Bondowoso, 12 Juli 2025 — Bertempat di Kantor Kementerian Agama Kabupaten Bondowoso, digelar Sarasehan Pendidikan dengan tema “Membangun Dunia Pendidikan Berbasis Nilai-Nilai Spiritual Menyongsong Indonesia Emas: Formulasi Konsep, Model, dan Aksi.” Narasumber utama dalam kegiatan ini adalah Dr. H. Akhmad Sruji Bahtiar, M.Pd.I., Kepala Kanwil Kementerian Agama Provinsi Jawa Timur.

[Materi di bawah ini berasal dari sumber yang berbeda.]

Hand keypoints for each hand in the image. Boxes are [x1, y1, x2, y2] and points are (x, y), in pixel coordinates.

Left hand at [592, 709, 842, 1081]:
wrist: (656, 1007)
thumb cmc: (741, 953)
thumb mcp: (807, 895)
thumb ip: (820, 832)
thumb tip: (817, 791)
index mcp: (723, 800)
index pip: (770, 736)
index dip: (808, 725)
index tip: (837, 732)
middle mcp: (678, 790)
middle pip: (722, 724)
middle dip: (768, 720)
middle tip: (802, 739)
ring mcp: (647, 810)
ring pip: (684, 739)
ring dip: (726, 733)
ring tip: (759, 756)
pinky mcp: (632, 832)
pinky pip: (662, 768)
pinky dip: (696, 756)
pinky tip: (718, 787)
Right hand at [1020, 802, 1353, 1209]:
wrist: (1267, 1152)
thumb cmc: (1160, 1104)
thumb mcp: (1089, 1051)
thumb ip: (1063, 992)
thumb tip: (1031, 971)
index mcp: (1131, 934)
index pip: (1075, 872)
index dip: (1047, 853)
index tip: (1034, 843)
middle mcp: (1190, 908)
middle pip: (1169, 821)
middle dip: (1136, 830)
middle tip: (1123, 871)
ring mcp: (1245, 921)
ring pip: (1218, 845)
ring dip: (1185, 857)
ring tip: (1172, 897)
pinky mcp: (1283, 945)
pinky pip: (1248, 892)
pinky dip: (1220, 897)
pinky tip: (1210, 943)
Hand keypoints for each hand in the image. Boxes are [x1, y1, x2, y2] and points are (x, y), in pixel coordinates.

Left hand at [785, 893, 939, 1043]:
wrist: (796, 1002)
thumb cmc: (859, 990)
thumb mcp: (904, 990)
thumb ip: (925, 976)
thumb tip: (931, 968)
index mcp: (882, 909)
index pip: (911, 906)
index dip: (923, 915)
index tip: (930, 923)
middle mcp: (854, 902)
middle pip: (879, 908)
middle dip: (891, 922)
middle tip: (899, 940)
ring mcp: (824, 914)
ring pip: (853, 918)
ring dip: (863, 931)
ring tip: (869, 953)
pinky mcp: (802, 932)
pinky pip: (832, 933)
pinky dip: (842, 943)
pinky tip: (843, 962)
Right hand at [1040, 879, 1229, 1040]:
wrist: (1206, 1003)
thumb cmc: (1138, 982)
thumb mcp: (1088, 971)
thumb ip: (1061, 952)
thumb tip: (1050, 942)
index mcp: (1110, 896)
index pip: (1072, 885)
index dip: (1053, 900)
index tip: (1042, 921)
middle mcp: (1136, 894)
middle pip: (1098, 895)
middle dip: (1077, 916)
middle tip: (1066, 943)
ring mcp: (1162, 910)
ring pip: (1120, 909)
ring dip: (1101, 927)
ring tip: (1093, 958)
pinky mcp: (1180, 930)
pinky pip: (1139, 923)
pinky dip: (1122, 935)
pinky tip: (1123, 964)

Turut hadir dalam kegiatan ini para kepala madrasah dan pendidik, di antaranya Ibu Kepala MTsN 2 Bondowoso , Ibu Hj. Siti Mutmainnah, S.Pd., beserta Bapak Imam Gozali, M.Pd., Bapak Julian Gerhan, M.Pd., Ibu Sukma Restuning Pratiwi, M.Pd., Bapak Ady Dewantoro, S.Pd., Bapak Ilyasa Holis, S.Pd., dan Ibu Erni, S.Pd selaku tenaga pendidik MTsN 2 Bondowoso
Dalam paparannya, Dr. Sruji Bahtiar menekankan pentingnya pendidikan seumur hidup atau long life education. Menurutnya, belajar tidak terbatas oleh ruang dan waktu. “Ambillah pelajaran, bahkan jika itu datang dari seekor binatang,” ucap beliau, menekankan bahwa hikmah bisa datang dari mana saja. Selain itu, Dr. Sruji Bahtiar juga memaparkan kutipan dari pemikiran Imam Al-Ghazali tentang empat golongan manusia berdasarkan tingkat pengetahuan dan kesadarannya:
1. Orang yang berilmu dan tahu bahwa dirinya berilmu.
Inilah golongan manusia terbaik dan paling beruntung. Idealnya, birokrasi pendidikan mampu melahirkan individu seperti ini. Mereka adalah orang-orang yang menyadari bahwa meninggalkan generasi yang lemah adalah bentuk kelalaian. Mereka takut jika ilmunya tidak diwariskan dan jika nilai-nilai kebaikan tidak ditanamkan. Mereka adalah orang-orang yang memikul tanggung jawab sebagai amanah, dan dari tanggung jawab itu tumbuhlah ikhtiar—ikhtiar untuk mendidik, membimbing, dan menguatkan generasi penerus.
2. Orang yang berilmu, tetapi tidak menyadarinya
Sebenarnya, ia memiliki ilmu dan potensi, namun kurang percaya diri atau belum menyadarinya. Di sinilah peran guru, kepala sekolah, dan pengawas sangat penting: membantu ia menemukan dan mengembangkan kemampuannya, agar tumbuh rasa percaya diri dan ilmunya menjadi lebih bermanfaat.
3. Orang yang tidak tahu dan menyadari bahwa dirinya tidak tahu.
Kelompok ini perlu didampingi dengan pendekatan sistematis, program yang terstruktur, serta dukungan dan dorongan untuk bangkit dan belajar.
4. Orang yang tidak tahu, dan tidak menyadari bahwa dirinya tidak tahu.
Ini adalah kondisi paling memprihatinkan. Mereka bisa menjadi seburuk-buruk makhluk jika tidak ditangani. Tugas kita adalah mencegah peserta didik menjadi seperti ini, dengan pendekatan spiritual: doa dan harapan agar mereka mendapatkan hidayah
Dengan memahami empat golongan ini, kita bisa menentukan cara terbaik dalam mendampingi dan mengembangkan potensi setiap anak.